Den letzten Anstoß gab unser Metzger. Der hatte für die Grillsaison eine richtig gute Chorizo aus eigener Herstellung im Sortiment. Auf dem Grill war sie schon ein Traum, und mir war sofort klar, dass sie auch als Pfannengericht funktioniert. Wenn ihr nach weiteren spanischen Rezept-Inspirationen sucht, schaut unbedingt in unseren Barcelona-Food-Guide oder probiert direkt unsere Paella. Beides bringt euch das Urlaubsgefühl direkt auf den Teller.




Die richtige Chorizo für die Pfanne. Frisch statt getrocknet
Das ist der wichtigste Punkt beim ganzen Rezept, also lest hier gern zweimal hin. Für die Chorizo-Pfanne braucht ihr frische Chorizo zum Braten (Chorizo fresco), nicht die luftgetrocknete Salami-Variante aus der Wursttheke.
Der Unterschied ist groß. Frische Chorizo ist eine rohe Bratwurst, die erst beim Garen ihr würziges Paprikafett abgibt und schön saftig wird. Die getrocknete Chorizo dagegen ist bereits gereift und schnittfest, so wie sie auf dem Tapas-Teller liegt. Werft ihr die in die Pfanne, wird sie zäh und trocken, statt aromatisch zu schmoren. Fragt im Zweifel an der Theke einfach nach frischer Chorizo oder Grillchorizo.

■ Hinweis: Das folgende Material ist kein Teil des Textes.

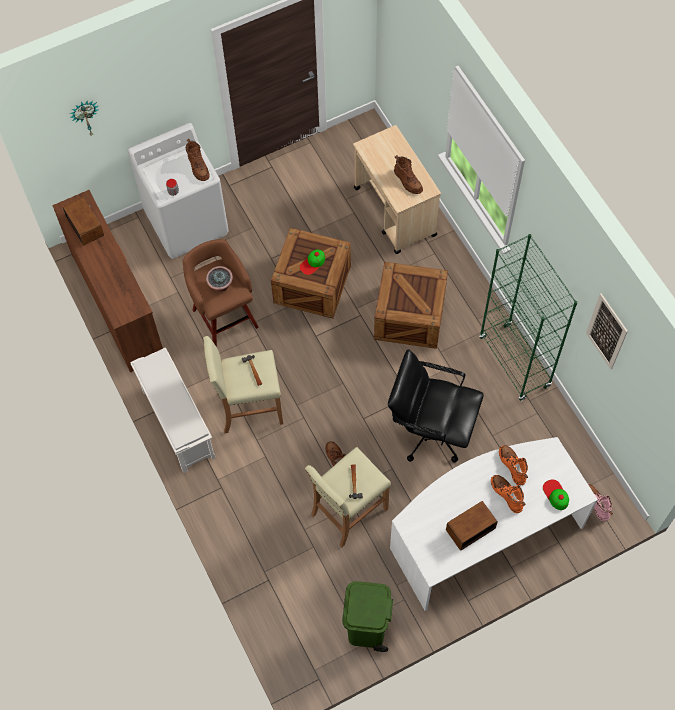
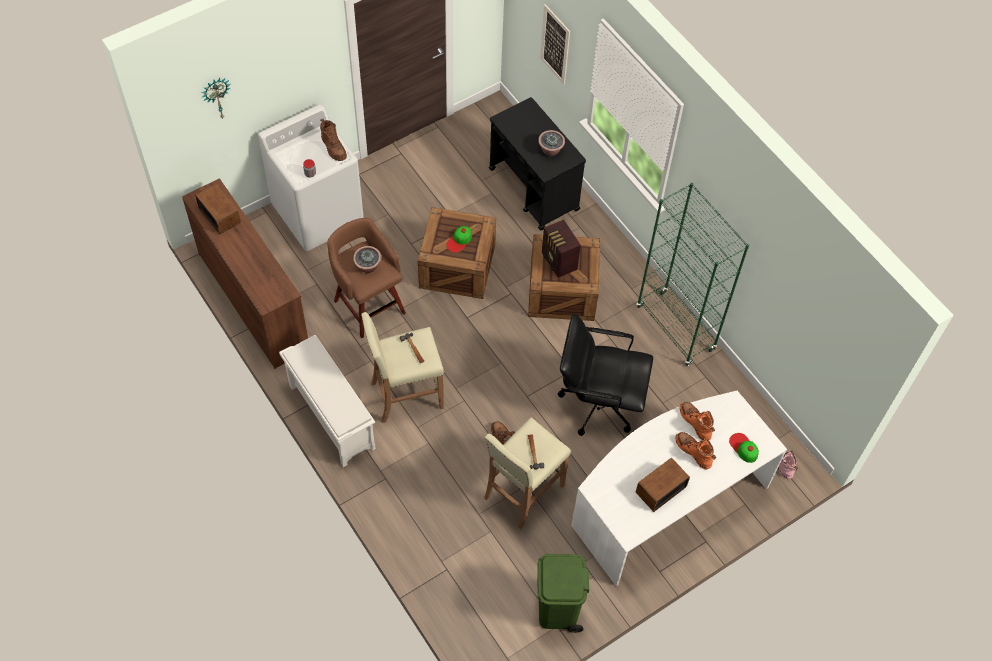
camera: 10 degrees left, 5 degrees down
beige cart [353,125,441,254] -> black cart [489,97,586,230]
brown boot [394,155,423,194] -> potted plant [538,130,565,156]
picture [586,293,628,369] -> picture moved to [540,4,570,85]
none -> radio [542,219,581,278]

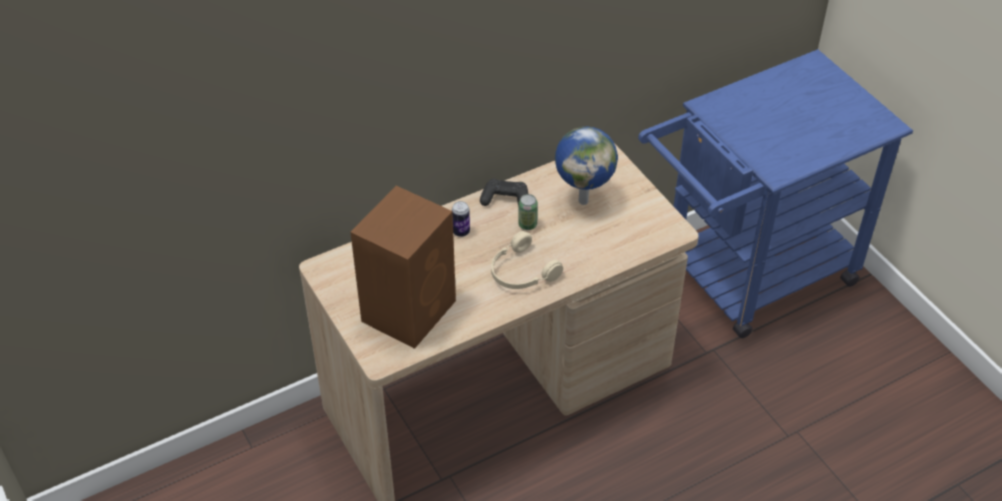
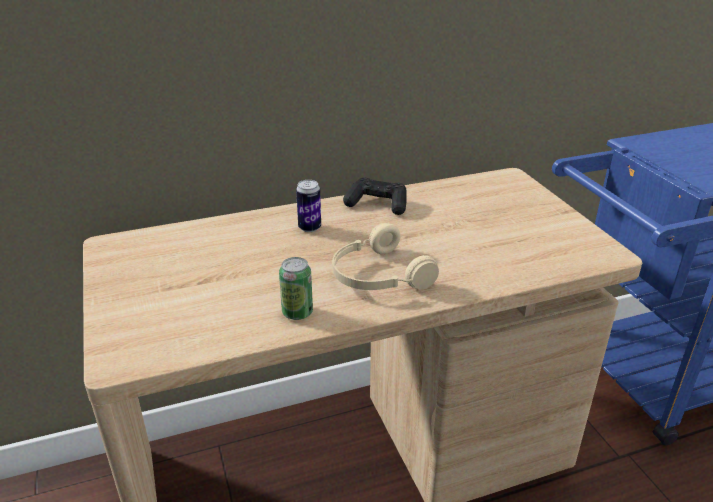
camera: 10 degrees right, 15 degrees down
brown speaker [350,186,456,349] -> none
can [518,194,538,230] -> can moved to [279,257,313,320]
globe [555,127,618,205] -> none

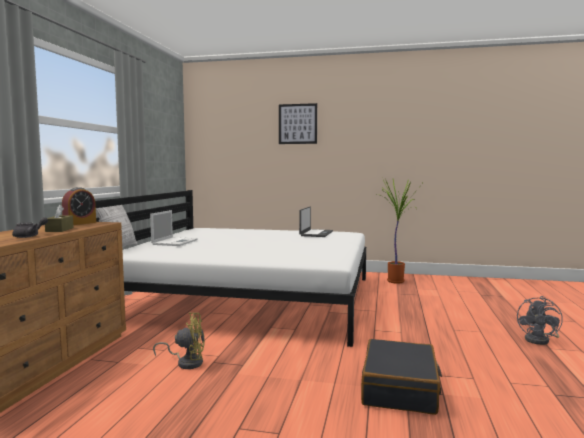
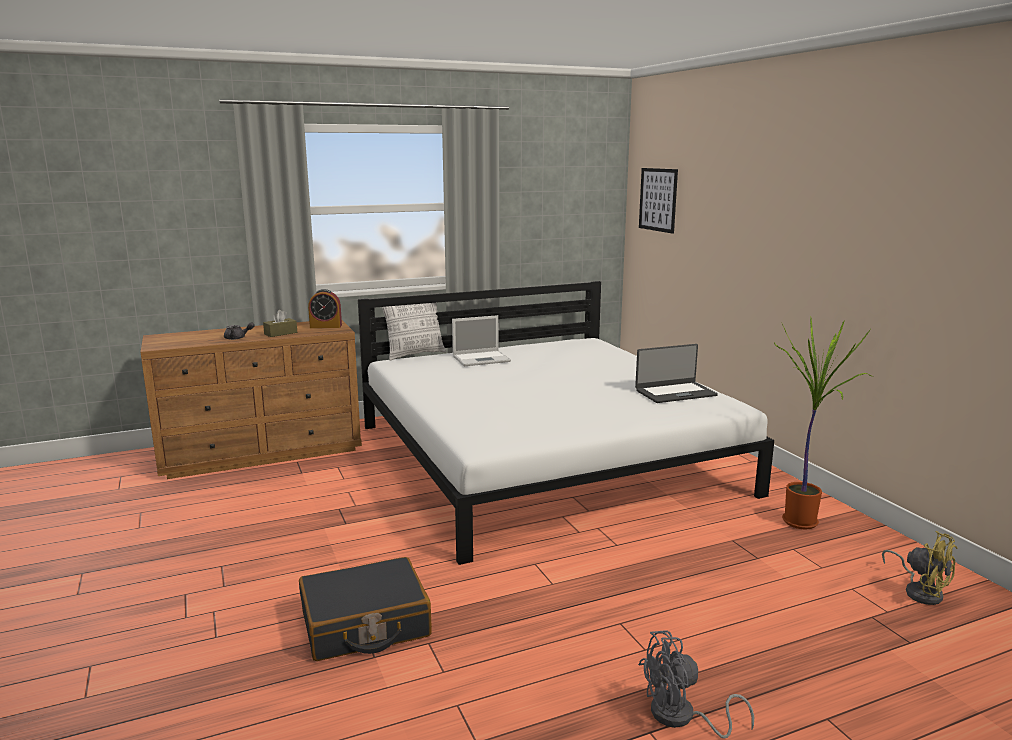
camera: 55 degrees right, 10 degrees up
yellow fan [153,312,205,369] -> yellow fan moved to [882,531,958,605]
picture [279,103,317,144] -> picture moved to [639,168,678,234]

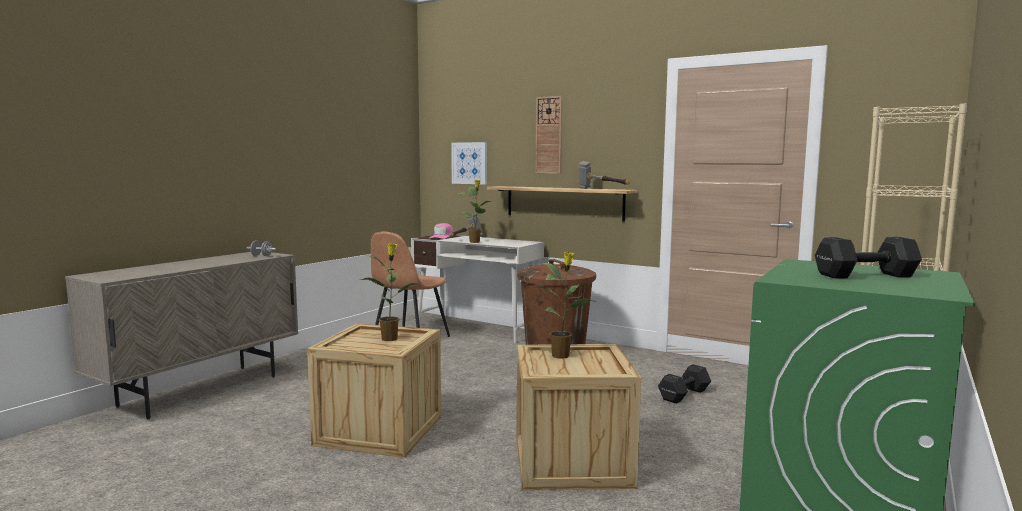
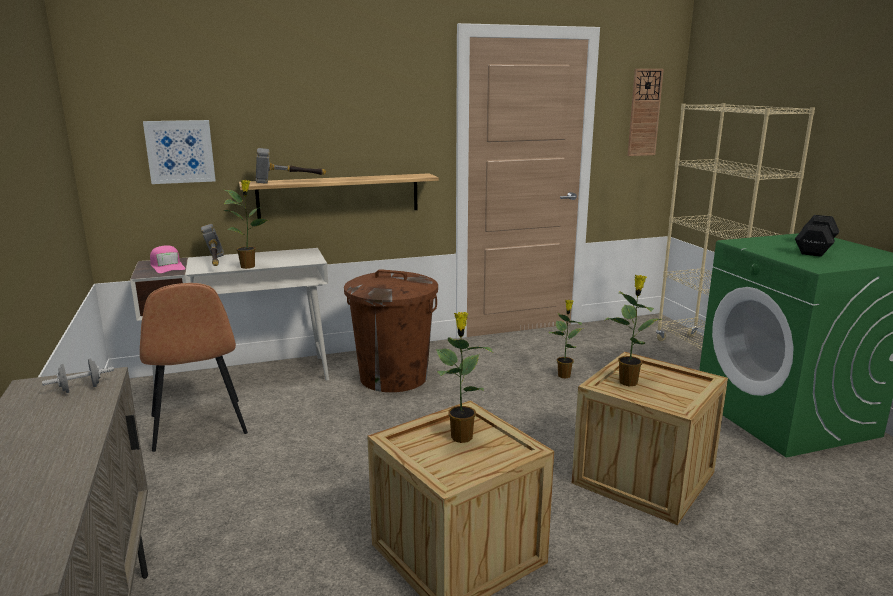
camera: 50 degrees left, 10 degrees up
wall clock [535,96,562,174] -> wall clock moved to [628,69,664,156]
hammer [579,161,630,189] -> hammer moved to [256,148,327,184]
black dumbbell [658,364,711,404] -> potted plant [549,300,584,378]

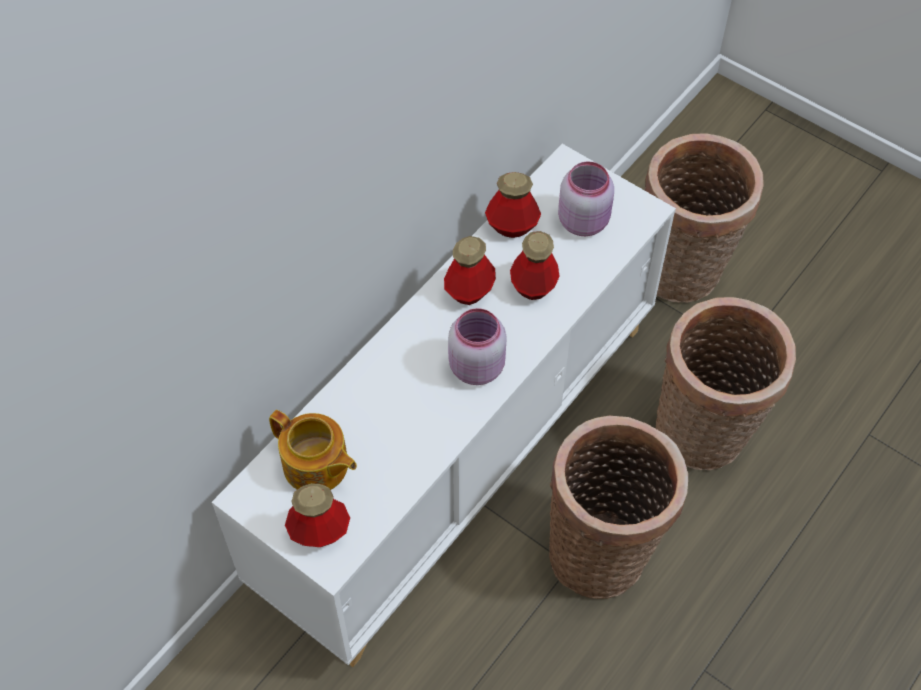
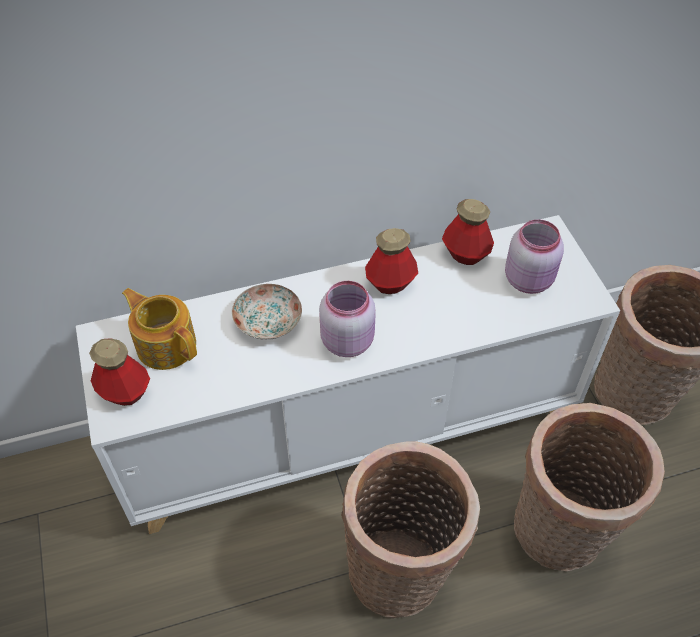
camera: 35 degrees right, 5 degrees down
teapot [269,410,357,490] -> teapot turned 150 degrees clockwise [122,288,197,370]
bottle [510,231,560,300] -> none
none -> plate [232,284,302,340]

Ihr bekommt partout keine frische Chorizo? Dann funktioniert auch eine grobe, kräftig gewürzte Bratwurst oder eine spanische Salchicha. Ganz an das Original kommt das nicht heran, schmeckt aber trotzdem klasse.
Die Zutaten für eure Chorizo-Pfanne im Überblick
Viele Zutaten braucht ihr nicht, aber jede hat ihre Aufgabe. Hier kommt unser kurzer Überblick.
- Sherryessig ist unsere erste Wahl. Er gibt dem Gericht diese typisch spanische, leicht nussige Säure. Habt ihr keinen da, nehmt Rotweinessig. Das klappt richtig gut, deshalb steht er auch als Alternative im Rezept.
- Brauner Zucker ist kein Zufall. Der eine Esslöffel gleicht die Säure der Tomaten aus und rundet die Sauce ab. Weglassen solltet ihr ihn nicht.
- Tomatenfruchtfleisch nehmt ihr aus der Dose oder frisch, wenn ihr richtig reife Tomaten bekommt. Die Cherrytomaten kommen zusätzlich obendrauf und sorgen für fruchtige Frische.
- Schwarze Oliven bringen die salzige Tiefe. Wir mögen sie entsteint, das macht das Essen entspannter. Wenn ihr Oliven liebt, passen unsere Gewürz-Oliven perfekt als Tapa dazu.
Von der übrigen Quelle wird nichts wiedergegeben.